--- Exercise goal ---
Restate word for word all of the lines below, with each image left out.

* * * * *

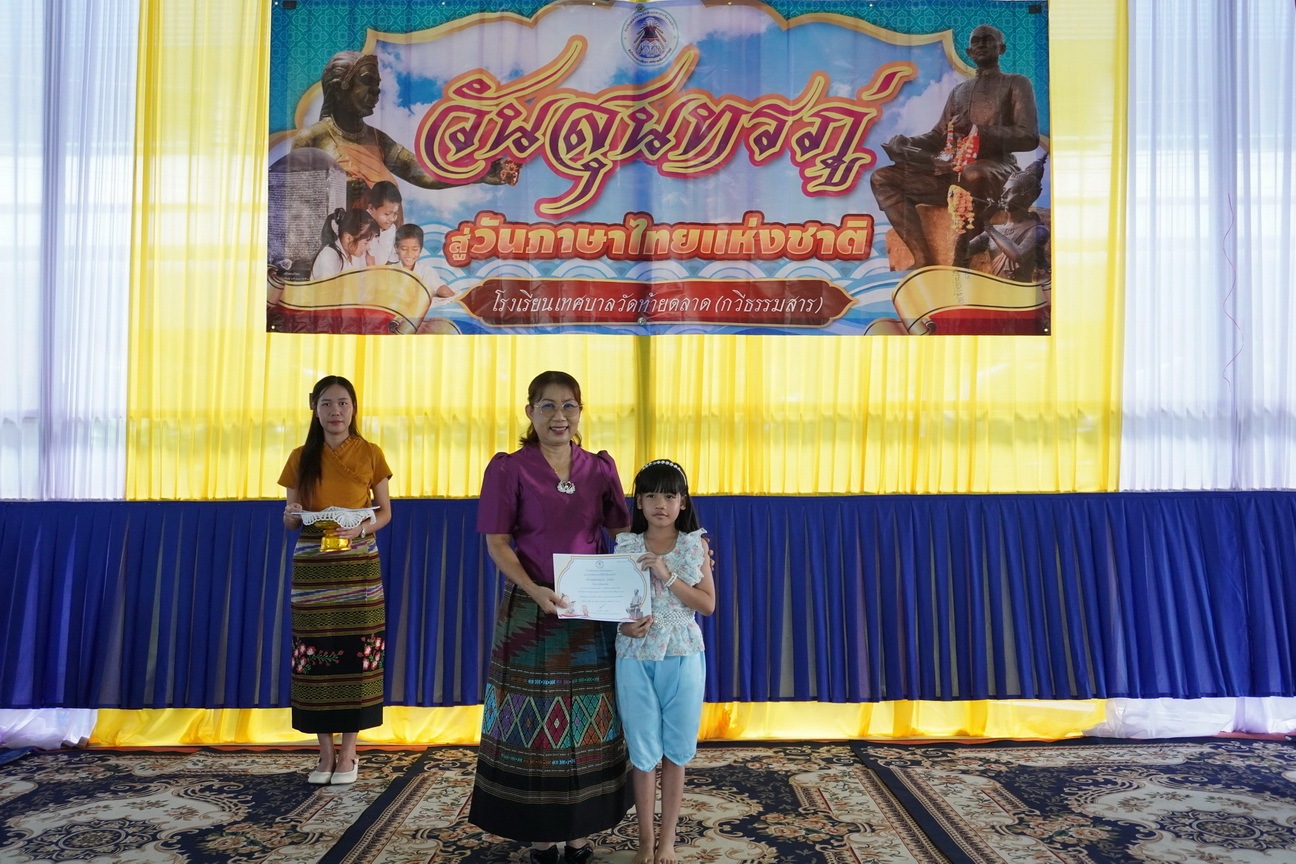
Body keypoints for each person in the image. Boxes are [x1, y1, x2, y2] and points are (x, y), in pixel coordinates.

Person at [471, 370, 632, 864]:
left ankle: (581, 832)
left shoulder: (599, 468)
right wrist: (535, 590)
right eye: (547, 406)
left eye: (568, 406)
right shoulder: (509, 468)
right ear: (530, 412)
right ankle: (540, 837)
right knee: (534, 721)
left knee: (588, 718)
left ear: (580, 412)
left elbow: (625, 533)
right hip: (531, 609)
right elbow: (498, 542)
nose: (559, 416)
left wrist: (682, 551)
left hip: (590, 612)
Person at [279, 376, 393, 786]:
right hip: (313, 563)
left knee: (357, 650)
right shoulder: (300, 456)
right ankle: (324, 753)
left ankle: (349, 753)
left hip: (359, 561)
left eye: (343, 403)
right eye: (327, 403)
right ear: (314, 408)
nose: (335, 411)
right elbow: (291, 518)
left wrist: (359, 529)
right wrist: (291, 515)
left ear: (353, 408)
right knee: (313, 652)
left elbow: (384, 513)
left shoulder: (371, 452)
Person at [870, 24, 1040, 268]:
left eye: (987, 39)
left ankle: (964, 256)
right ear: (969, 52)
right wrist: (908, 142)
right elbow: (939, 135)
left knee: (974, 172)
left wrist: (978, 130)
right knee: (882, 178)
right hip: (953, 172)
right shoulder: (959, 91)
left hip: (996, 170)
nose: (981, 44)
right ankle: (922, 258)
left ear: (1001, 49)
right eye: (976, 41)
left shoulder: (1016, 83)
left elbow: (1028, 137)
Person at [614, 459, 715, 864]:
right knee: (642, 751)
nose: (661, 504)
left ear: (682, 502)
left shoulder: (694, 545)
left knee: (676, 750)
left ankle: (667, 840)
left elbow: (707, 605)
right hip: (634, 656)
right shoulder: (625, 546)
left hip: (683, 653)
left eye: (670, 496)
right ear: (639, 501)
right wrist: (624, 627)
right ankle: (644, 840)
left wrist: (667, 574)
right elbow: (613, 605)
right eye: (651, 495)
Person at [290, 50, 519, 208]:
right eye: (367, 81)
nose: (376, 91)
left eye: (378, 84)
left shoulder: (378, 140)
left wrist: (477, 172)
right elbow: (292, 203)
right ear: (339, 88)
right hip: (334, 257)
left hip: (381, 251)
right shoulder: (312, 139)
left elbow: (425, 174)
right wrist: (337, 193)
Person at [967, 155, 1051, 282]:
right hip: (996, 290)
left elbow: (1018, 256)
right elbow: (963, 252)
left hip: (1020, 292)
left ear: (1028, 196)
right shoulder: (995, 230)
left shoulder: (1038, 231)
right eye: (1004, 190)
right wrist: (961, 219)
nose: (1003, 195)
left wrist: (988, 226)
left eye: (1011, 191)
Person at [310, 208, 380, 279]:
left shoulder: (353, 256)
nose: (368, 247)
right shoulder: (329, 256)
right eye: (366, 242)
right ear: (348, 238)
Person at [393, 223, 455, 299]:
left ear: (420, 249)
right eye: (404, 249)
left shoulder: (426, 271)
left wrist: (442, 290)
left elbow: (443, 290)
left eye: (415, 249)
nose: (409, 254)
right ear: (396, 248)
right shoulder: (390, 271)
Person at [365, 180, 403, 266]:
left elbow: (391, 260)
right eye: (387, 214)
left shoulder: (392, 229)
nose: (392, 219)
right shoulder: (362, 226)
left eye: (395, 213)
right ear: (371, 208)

* * * * *

--- Task response ---
Body keypoints for each person in the image. Boxes are [x1, y1, x2, y2] and points are (x, y), in pixel coordinates.

Person at [471, 370, 632, 864]:
left ankle: (581, 832)
left shoulder: (599, 468)
right wrist: (535, 590)
right eye: (547, 406)
left eye: (568, 406)
right shoulder: (509, 468)
right ear: (530, 412)
right ankle: (540, 837)
right knee: (534, 721)
left knee: (588, 718)
left ear: (580, 412)
left elbow: (625, 533)
right hip: (531, 609)
right elbow: (498, 542)
nose: (559, 416)
left wrist: (682, 551)
left hip: (590, 612)
Person at [279, 376, 393, 786]:
right hip: (313, 563)
left knee: (357, 650)
right shoulder: (300, 456)
right ankle: (324, 753)
left ankle: (349, 753)
left hip: (359, 561)
left eye: (343, 403)
right eye: (327, 403)
right ear: (314, 408)
nose: (335, 411)
right elbow: (291, 518)
left wrist: (359, 529)
right wrist: (291, 515)
left ear: (353, 408)
right knee: (313, 652)
left elbow: (384, 513)
left shoulder: (371, 452)
Person at [870, 24, 1040, 268]:
left eye: (987, 39)
left ankle: (964, 256)
right ear: (969, 52)
right wrist: (908, 142)
right elbow: (939, 135)
left knee: (974, 172)
left wrist: (978, 130)
right knee: (882, 178)
right hip: (953, 172)
right shoulder: (959, 91)
left hip: (996, 170)
nose: (981, 44)
right ankle: (922, 258)
left ear: (1001, 49)
right eye: (976, 41)
left shoulder: (1016, 83)
left elbow: (1028, 137)
Person at [614, 459, 715, 864]:
right knee: (642, 751)
nose: (661, 504)
left ear: (682, 502)
left shoulder: (694, 545)
left knee: (676, 750)
left ankle: (667, 840)
left elbow: (707, 605)
right hip: (634, 656)
right shoulder: (625, 546)
left hip: (683, 653)
left eye: (670, 496)
right ear: (639, 501)
right wrist: (624, 627)
right ankle: (644, 840)
left wrist: (667, 574)
right elbow: (613, 605)
right eye: (651, 495)
Person at [290, 50, 519, 208]:
right eye: (367, 81)
nose: (376, 91)
left eye: (378, 84)
left shoulder: (378, 140)
left wrist: (477, 172)
right elbow: (292, 203)
right ear: (339, 88)
right hip: (334, 257)
left hip: (381, 251)
right shoulder: (312, 139)
left elbow: (425, 174)
right wrist: (337, 193)
Person at [967, 155, 1051, 282]:
right hip: (996, 290)
left elbow: (1018, 256)
right elbow: (963, 252)
left hip: (1020, 292)
left ear: (1028, 196)
right shoulder: (995, 230)
left shoulder: (1038, 231)
right eye: (1004, 190)
right wrist: (961, 219)
nose: (1003, 195)
left wrist: (988, 226)
left eye: (1011, 191)
Person at [310, 208, 380, 279]:
left shoulder: (353, 256)
nose: (368, 247)
right shoulder: (329, 256)
right eye: (366, 242)
right ear: (348, 238)
Person at [393, 223, 455, 299]:
left ear: (420, 249)
right eye: (404, 249)
left shoulder: (426, 271)
left wrist: (442, 290)
left elbow: (443, 290)
left eye: (415, 249)
nose: (409, 254)
right ear: (396, 248)
right shoulder: (390, 271)
Person at [365, 180, 403, 266]:
left elbow: (391, 260)
right eye: (387, 214)
left shoulder: (392, 229)
nose: (392, 219)
right shoulder: (362, 226)
left eye: (395, 213)
right ear: (371, 208)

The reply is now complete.